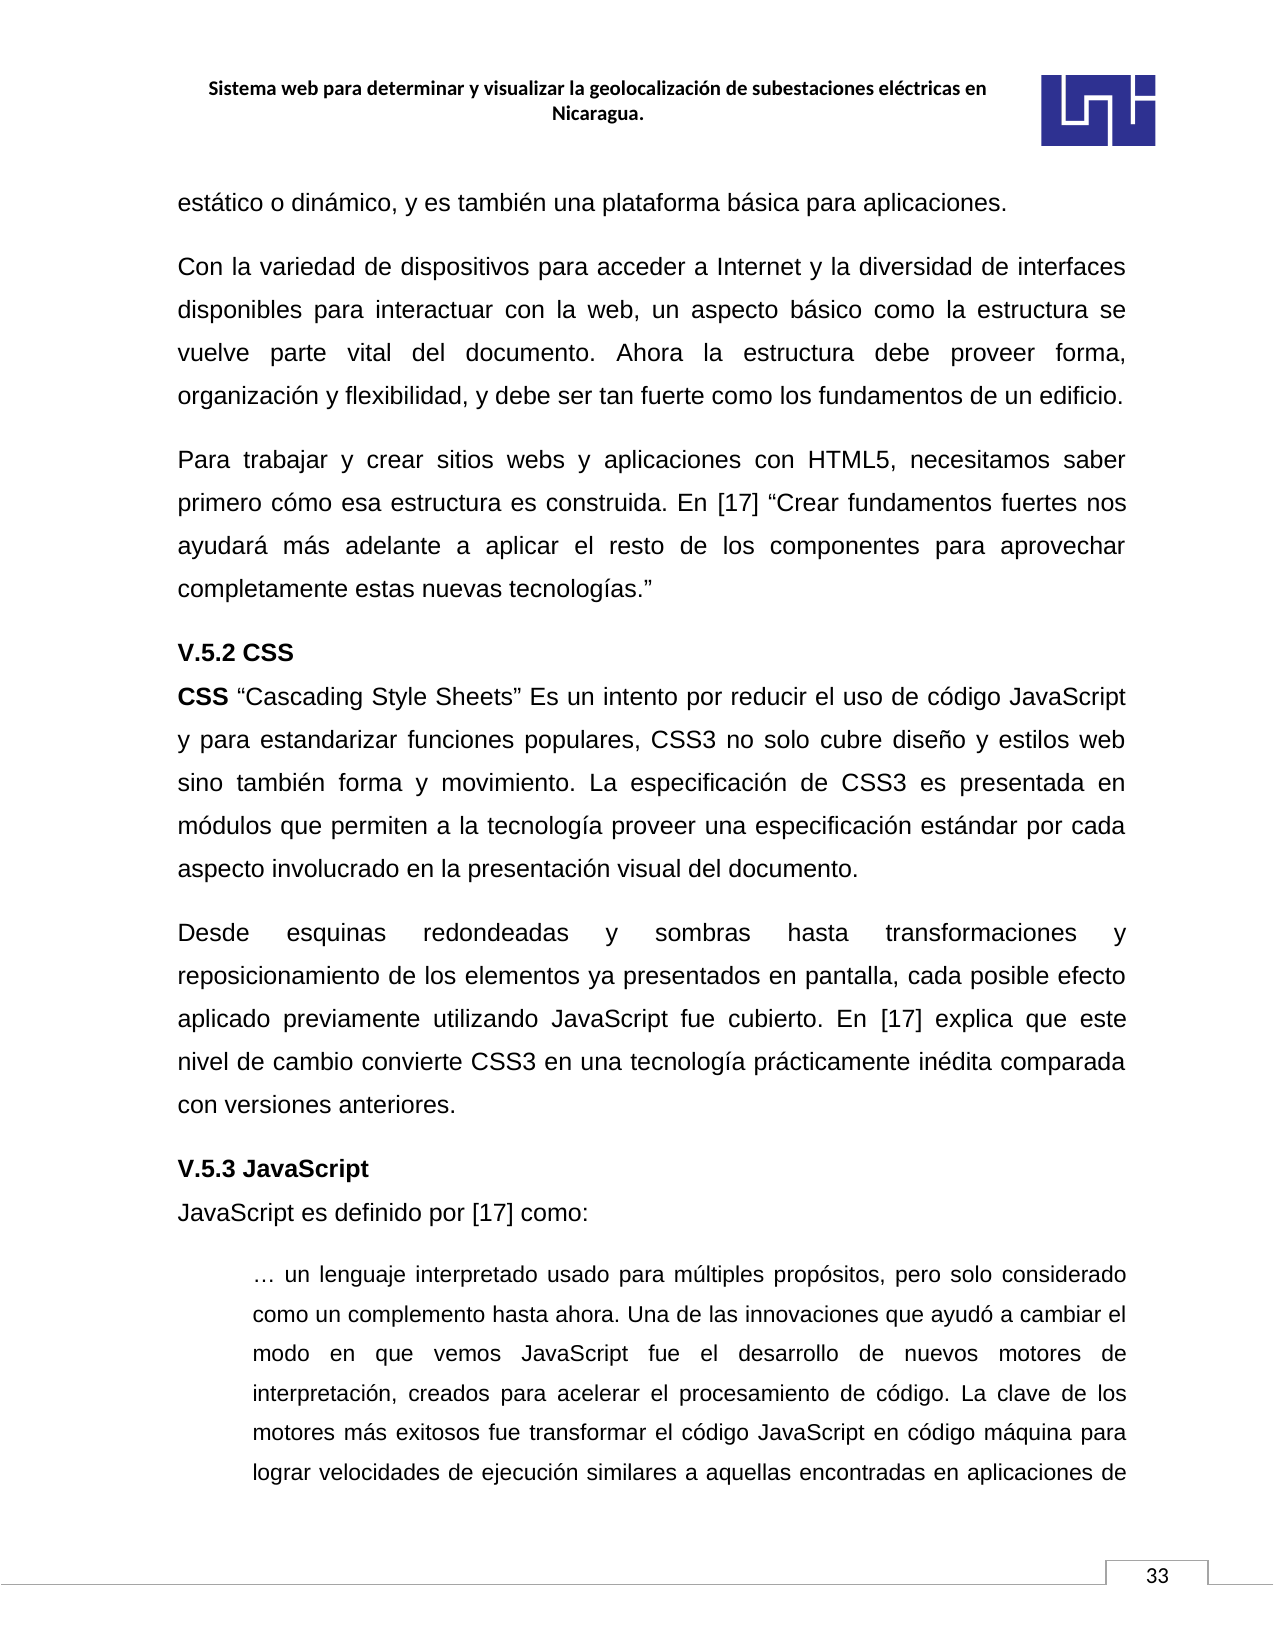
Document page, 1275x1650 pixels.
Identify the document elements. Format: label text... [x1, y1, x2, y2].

picture [1041, 75, 1156, 146]
text JavaScript es definido por como: [177, 1197, 1127, 1226]
text Más allá de esta integración, la estructura sigue siendo parte esencial de un documento. La misma provee los elementos necesarios para ubicar contenido estático o dinámico, y es también una plataforma básica para aplicaciones. [177, 188, 1127, 216]
subtitle V.5.3 JavaScript [177, 1154, 1127, 1183]
subtitle V.5.2 CSS [177, 638, 1127, 667]
text Para trabajar y crear sitios webs y aplicaciones con HTML5, necesitamos saber primero cómo esa estructura es construida. En “Crear fundamentos fuertes nos ayudará más adelante a aplicar el resto de los componentes para aprovechar completamente estas nuevas tecnologías.” [177, 445, 1127, 603]
text Con la variedad de dispositivos para acceder a Internet y la diversidad de interfaces disponibles para interactuar con la web, un aspecto básico como la estructura se vuelve parte vital del documento. Ahora la estructura debe proveer forma, organización y flexibilidad, y debe ser tan fuerte como los fundamentos de un edificio. [177, 252, 1127, 410]
text … un lenguaje interpretado usado para múltiples propósitos, pero solo considerado como un complemento hasta ahora. Una de las innovaciones que ayudó a cambiar el modo en que vemos JavaScript fue el desarrollo de nuevos motores de interpretación, creados para acelerar el procesamiento de código. La clave de los motores más exitosos fue transformar el código JavaScript en código máquina para lograr velocidades de ejecución similares a aquellas encontradas en aplicaciones de escritorio. [252, 1261, 1127, 1485]
text CSS “Cascading Style Sheets” Es un intento por reducir el uso de código JavaScript y para estandarizar funciones populares, CSS3 no solo cubre diseño y estilos web sino también forma y movimiento. La especificación de CSS3 es presentada en módulos que permiten a la tecnología proveer una especificación estándar por cada aspecto involucrado en la presentación visual del documento. [177, 681, 1127, 883]
text Desde esquinas redondeadas y sombras hasta transformaciones y reposicionamiento de los elementos ya presentados en pantalla, cada posible efecto aplicado previamente utilizando JavaScript fue cubierto. En explica que este nivel de cambio convierte CSS3 en una tecnología prácticamente inédita comparada con versiones anteriores. [177, 918, 1127, 1119]
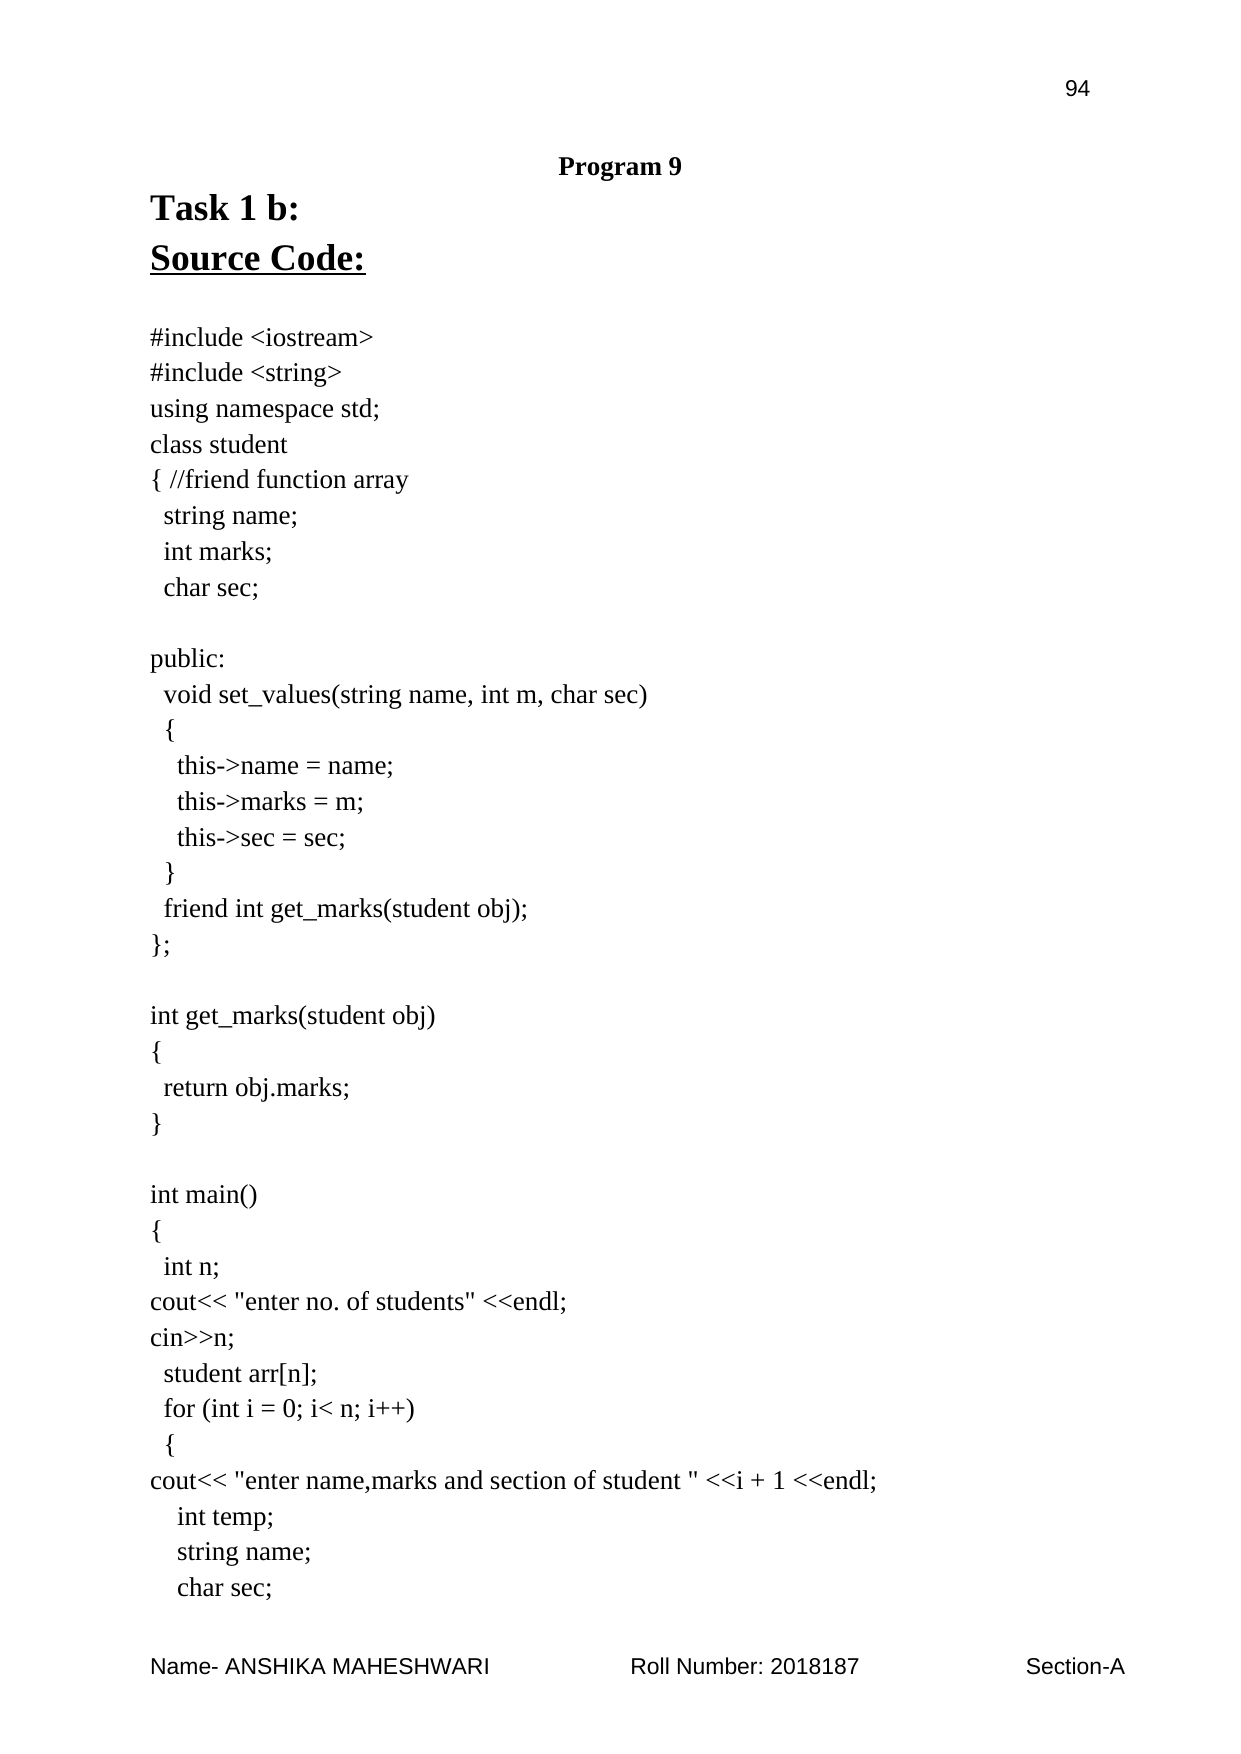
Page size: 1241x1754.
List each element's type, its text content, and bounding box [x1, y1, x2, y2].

text char sec; [150, 571, 1090, 602]
text #include <string> [150, 356, 1090, 387]
text cout<< "enter name,marks and section of student " <<i + 1 <<endl; [150, 1464, 1090, 1495]
text { [150, 1214, 1090, 1245]
text using namespace std; [150, 392, 1090, 423]
text int temp; [150, 1500, 1090, 1531]
text void set_values(string name, int m, char sec) [150, 678, 1090, 709]
text public: [150, 642, 1090, 673]
text { //friend function array [150, 463, 1090, 495]
text cout<< "enter no. of students" <<endl; [150, 1285, 1090, 1316]
text for (int i = 0; i< n; i++) [150, 1392, 1090, 1424]
text this->marks = m; [150, 785, 1090, 816]
text Task 1 b: [150, 186, 1090, 229]
text } [150, 857, 1090, 888]
text student arr[n]; [150, 1357, 1090, 1388]
text cin>>n; [150, 1321, 1090, 1352]
text { [150, 714, 1090, 745]
text string name; [150, 499, 1090, 530]
text int n; [150, 1249, 1090, 1281]
text { [150, 1035, 1090, 1066]
text }; [150, 928, 1090, 959]
text { [150, 1428, 1090, 1459]
text this->name = name; [150, 749, 1090, 781]
text int marks; [150, 535, 1090, 566]
text friend int get_marks(student obj); [150, 892, 1090, 923]
text Source Code: [150, 235, 1090, 278]
text this->sec = sec; [150, 821, 1090, 852]
text int get_marks(student obj) [150, 999, 1090, 1031]
text #include <iostream> [150, 321, 1090, 352]
text class student [150, 428, 1090, 459]
text int main() [150, 1178, 1090, 1209]
text string name; [150, 1535, 1090, 1567]
text char sec; [150, 1571, 1090, 1602]
text return obj.marks; [150, 1071, 1090, 1102]
text } [150, 1107, 1090, 1138]
text Program 9 [150, 150, 1090, 181]
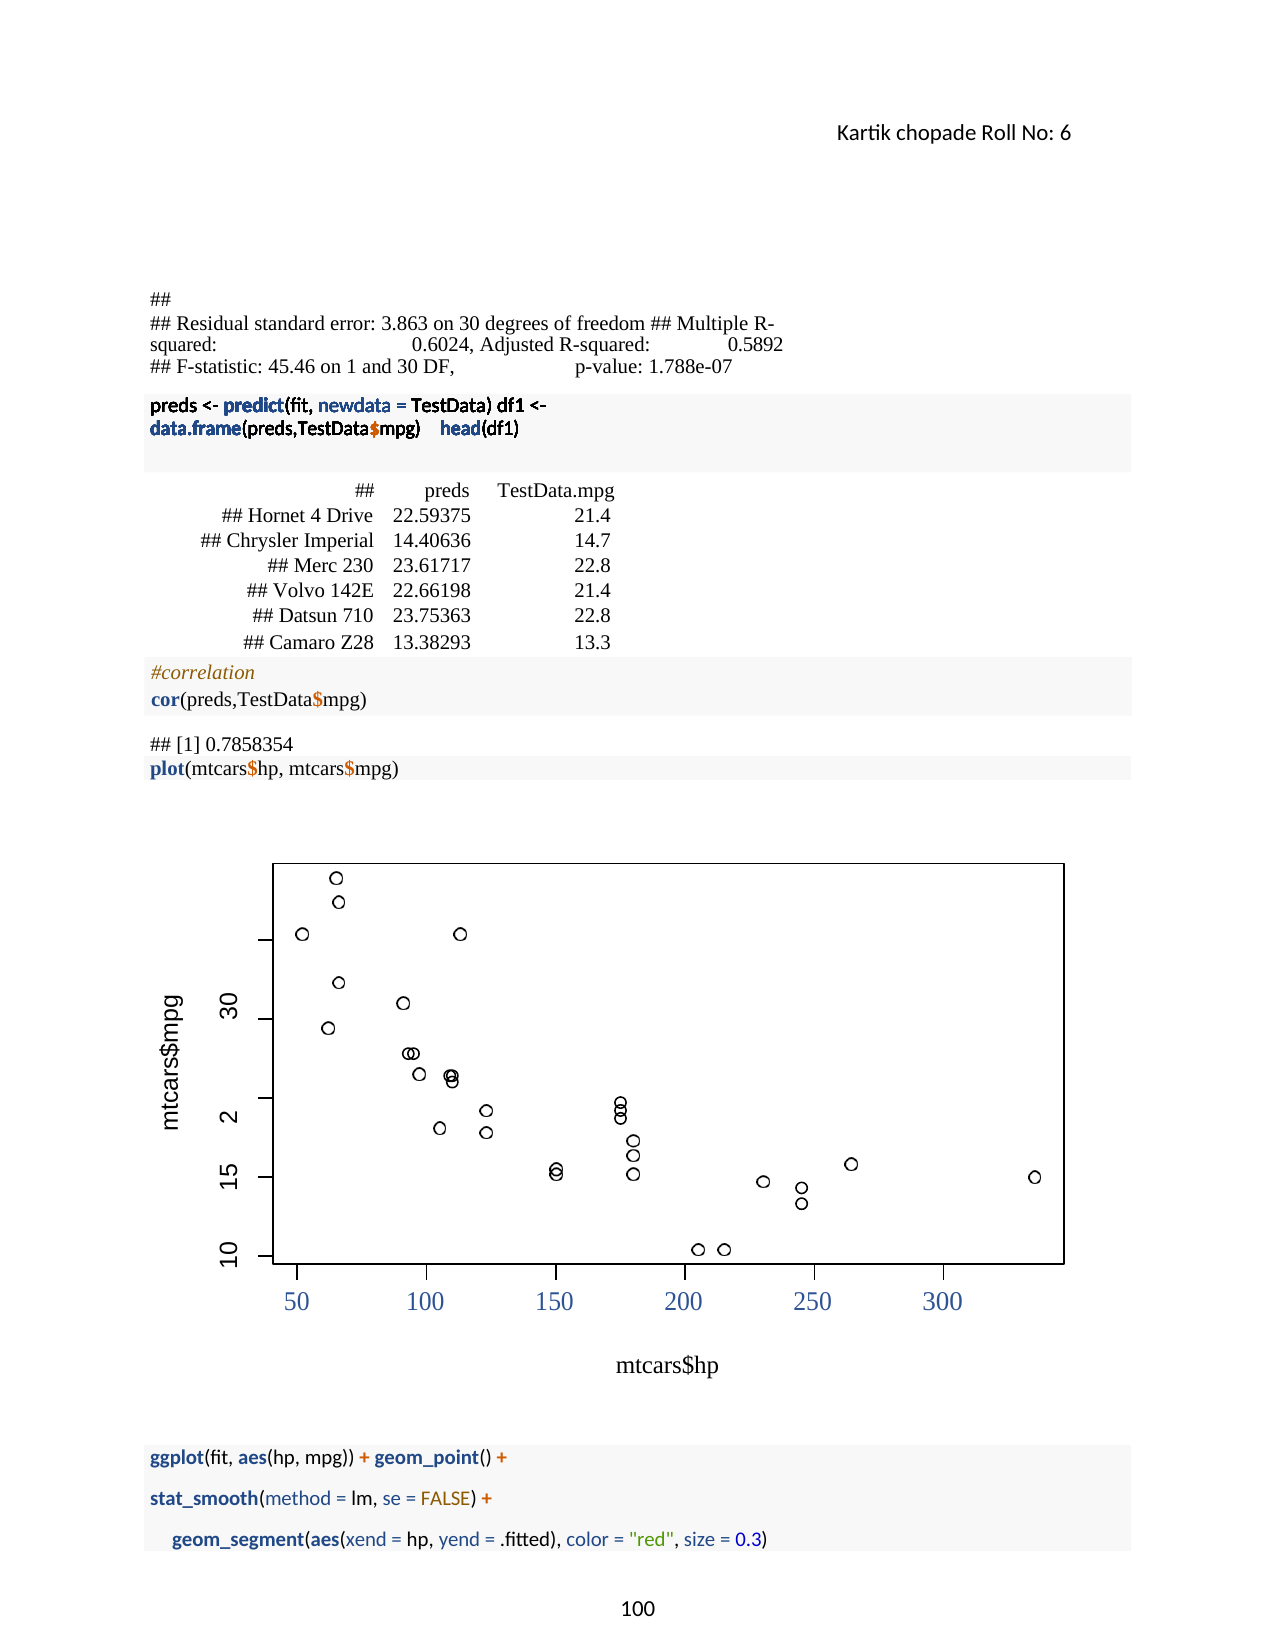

WORK INSTRUCTIONS → Only the lines from the one containing "Page size: 1241x1754." through the end of the listing above should be reproduced, exactly as they stand. Leave the pictures out.

RESPONSE FOR THIS EXERCISE →
Page size: 1241x1754.
List each element's type, its text content, and bounding box [x1, y1, x2, y2].

text char sec; [150, 571, 1090, 602]
text #include <string> [150, 356, 1090, 387]
text cout<< "enter name,marks and section of student " <<i + 1 <<endl; [150, 1464, 1090, 1495]
text { [150, 1214, 1090, 1245]
text using namespace std; [150, 392, 1090, 423]
text int temp; [150, 1500, 1090, 1531]
text void set_values(string name, int m, char sec) [150, 678, 1090, 709]
text public: [150, 642, 1090, 673]
text { //friend function array [150, 463, 1090, 495]
text cout<< "enter no. of students" <<endl; [150, 1285, 1090, 1316]
text for (int i = 0; i< n; i++) [150, 1392, 1090, 1424]
text this->marks = m; [150, 785, 1090, 816]
text Task 1 b: [150, 186, 1090, 229]
text } [150, 857, 1090, 888]
text student arr[n]; [150, 1357, 1090, 1388]
text cin>>n; [150, 1321, 1090, 1352]
text { [150, 714, 1090, 745]
text string name; [150, 499, 1090, 530]
text int n; [150, 1249, 1090, 1281]
text { [150, 1035, 1090, 1066]
text }; [150, 928, 1090, 959]
text { [150, 1428, 1090, 1459]
text this->name = name; [150, 749, 1090, 781]
text int marks; [150, 535, 1090, 566]
text friend int get_marks(student obj); [150, 892, 1090, 923]
text Source Code: [150, 235, 1090, 278]
text this->sec = sec; [150, 821, 1090, 852]
text int get_marks(student obj) [150, 999, 1090, 1031]
text #include <iostream> [150, 321, 1090, 352]
text class student [150, 428, 1090, 459]
text int main() [150, 1178, 1090, 1209]
text string name; [150, 1535, 1090, 1567]
text char sec; [150, 1571, 1090, 1602]
text return obj.marks; [150, 1071, 1090, 1102]
text } [150, 1107, 1090, 1138]
text Program 9 [150, 150, 1090, 181]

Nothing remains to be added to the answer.